Lead Test Engineer, Compute Server & Storage - AI Data Center
Req ID: 129193
Region: Americas
Country: USA
State/Province: Texas
City: Austin
General Overview
Functional Area: Engineering
Career Stream: Design - Software Engineering
SAP Short Name: LEN-ENG-DSE
Job Level: Level 08
IC/MGR: Individual Contributor
Direct/Indirect Indicator: Indirect
Summary
The Lead Storage and Server Test Engineer will support the design, development, and execution of test strategies for AI data center storage and server infrastructure. This role is hands-on and focused on test execution, automation, and troubleshooting across hardware and software components.
This position requires strong working knowledge of enterprise storage systems, server architectures, and networking, along with an understanding of the performance and reliability considerations of AI/ML workloads.
Required Qualifications
Bachelor's or Master's degree in Computer Science, Electrical Engineering, or a related technical field.
Working knowledge of storage technologies including NVMe, SAS/SATA SSDs/HDDs, RAID, distributed file systems (e.g., Ceph, Lustre, GPFS), SAN, and NAS.
Strong understanding of server architectures (x86, ARM, GPU servers), CPU/memory subsystems, PCIe, and power management.
Proficiency in scripting languages (e.g., Python, Bash) for test automation and data analysis.
Experience with Linux operating systems (e.g., Ubuntu, CentOS, RHEL) and command-line tools.
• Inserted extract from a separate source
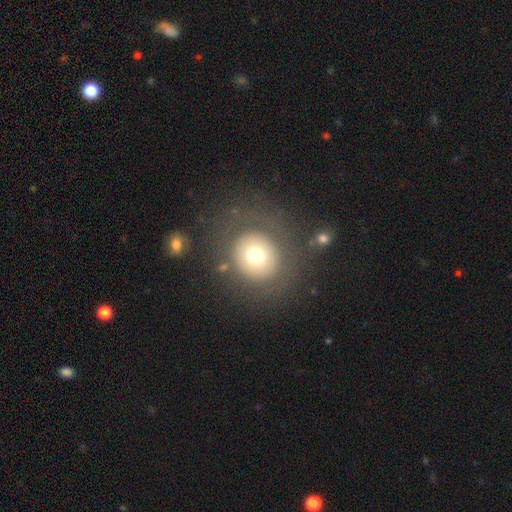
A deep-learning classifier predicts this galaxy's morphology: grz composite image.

Familiarity with networking concepts (Ethernet, TCP/IP, InfiniBand) and network testing methodologies.
Experience with test methodologies such as performance testing, reliability testing, stress testing, and fault injection.
Excellent problem-solving, analytical, and debugging skills.
Strong communication and interpersonal skills, with the ability to collaborate effectively across diverse teams.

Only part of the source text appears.